那阻力并非来自岩石的坚硬,而是一种粘稠的、如同陷入泥沼的滞涩感,强度竟比得上深入地下百里时遭遇的地煞元磁!这绝非天然洞穴该有的现象。
阻力虽大,但并非不可承受,林飞宇的意念继续深入。
百米之内,洞壁上的痕迹清晰可见,那不是天然形成的光滑,而是无数刀劈斧凿的印记,深的地方足有半尺,边缘还残留着工具的碎屑。
岩壁两侧每隔一段距离就有一个开挖的凹陷,里面插着早已腐烂的木楔,显然是当年挖掘时用来加固洞壁的。行至百米处,洞穴突然分成了数条岔道,有的向上倾斜,有的向下延伸,还有的几乎与地面平行,看着杂乱无章,却隐隐能看出人工规划的痕迹。
“原来是处废弃的矿洞,看木头的腐烂程度和甬道内的积水,应该有些年头了,从甬道的大小和延伸来看,即使放到现在,也是一个大工程,可想而知,这里当年该使用了多少的人力物力。”
前面两支队伍对这里似乎很熟悉,双方都带有很强的目的性。
在错综复杂好似迷宫的矿洞中七弯八绕,越来越深入地下。
在深入大概地下两炷香之后,矿洞甬道越来越狭窄,坍塌的地方也越来越多,硕大的体型和狭长的武器工具受到限制,磕磕绊绊,位于前面的蛮荒聚落不得不放慢速度,开始清理碎石,
凸起的岩石棱面锋利如刀,蛮荒聚落的壮汉们背着沉重的工具前行时,兽皮护肩上不时被划出深深的口子,露出底下结着老茧的皮肉。
火把的光芒在狭长的甬道里摇曳,将他们的影子拉得忽长忽短,贴在岩壁上如同蠕动的巨兽。
坍塌的碎石堆越来越密集,最大的一处几乎与甬道同高,灰白色的岩石间还嵌着锈蚀的矿锄与断裂的木架,显然是前人在此遭遇了不测。

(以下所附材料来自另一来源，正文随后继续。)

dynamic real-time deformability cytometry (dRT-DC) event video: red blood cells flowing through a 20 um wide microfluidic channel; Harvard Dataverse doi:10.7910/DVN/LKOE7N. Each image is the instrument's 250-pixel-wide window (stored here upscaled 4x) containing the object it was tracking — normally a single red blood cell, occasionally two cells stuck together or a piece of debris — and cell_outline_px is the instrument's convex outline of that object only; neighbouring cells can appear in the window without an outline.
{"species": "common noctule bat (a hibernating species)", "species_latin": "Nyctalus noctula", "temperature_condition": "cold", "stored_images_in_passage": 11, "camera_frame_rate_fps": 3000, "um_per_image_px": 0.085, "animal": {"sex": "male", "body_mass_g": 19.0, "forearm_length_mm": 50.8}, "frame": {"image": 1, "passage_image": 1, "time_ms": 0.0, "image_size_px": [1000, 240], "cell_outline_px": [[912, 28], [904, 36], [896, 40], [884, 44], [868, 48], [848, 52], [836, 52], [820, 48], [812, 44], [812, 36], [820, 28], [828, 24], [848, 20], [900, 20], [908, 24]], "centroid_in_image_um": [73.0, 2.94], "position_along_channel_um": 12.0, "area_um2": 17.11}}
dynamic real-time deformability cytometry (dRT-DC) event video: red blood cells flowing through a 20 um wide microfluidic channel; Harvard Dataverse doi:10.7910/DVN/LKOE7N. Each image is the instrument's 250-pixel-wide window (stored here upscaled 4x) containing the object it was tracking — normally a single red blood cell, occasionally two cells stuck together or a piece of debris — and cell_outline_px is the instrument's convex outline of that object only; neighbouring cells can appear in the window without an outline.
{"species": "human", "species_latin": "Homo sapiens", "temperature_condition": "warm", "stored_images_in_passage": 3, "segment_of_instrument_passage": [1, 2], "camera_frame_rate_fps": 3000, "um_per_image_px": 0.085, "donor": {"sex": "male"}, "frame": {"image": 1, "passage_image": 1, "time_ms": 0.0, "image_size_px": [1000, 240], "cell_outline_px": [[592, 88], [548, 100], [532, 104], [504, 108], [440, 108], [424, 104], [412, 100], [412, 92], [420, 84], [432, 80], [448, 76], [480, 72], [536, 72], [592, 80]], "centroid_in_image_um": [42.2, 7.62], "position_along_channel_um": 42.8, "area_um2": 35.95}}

蛮荒聚落的领头者,抬手抹了把脸上的汗,露出臂膀上盘虬的青筋。他冲着身后比了个手势,两个手持石锤的族人立刻上前,对着碎石堆边缘猛砸。“咚、咚”的闷响在甬道里回荡,每一次敲击都震得石屑簌簌落下,砸在他们的头盔上发出“叮叮”轻响。
又过了半个时辰,来到一段螺旋状向下延伸的甬道。
螺旋甬道的岩壁早已失去了人工开凿的规整,更像是被某种巨物硬生生碾出的路径。
后方的黑衣队伍始终保持着微妙的距离。
他们的脚步轻得像猫,只有林飞宇的神念能捕捉到那层笼罩在他们周身的淡黑色雾气。
雾气中隐约有鳞片开合的微光,
每当蛮荒聚落停下清理碎石,那雾气便会微微波动,仿佛有无数双眼睛在暗中窥视。
队伍中那个三条胳膊的异类尤为扎眼,他的脖颈能以诡异的角度转动,头颅几乎贴到后背,细长的手指在短剑柄上反复摩挲,指节处的鳞片在黑暗中泛着冷光。
半个时辰后,螺旋甬道的尽头突然出现一道垂直的裂隙。
裂隙宽不足丈余,深不见底,冷风裹挟着潮湿的腥气从下方喷涌而上,吹得火把光芒剧烈晃动。
蛮荒聚落的老者背着图腾柱上前,柱身上雕刻的蛇纹在火光下仿佛活了过来,蛇口处镶嵌的幽蓝晶石与裂隙深处的微光遥遥呼应。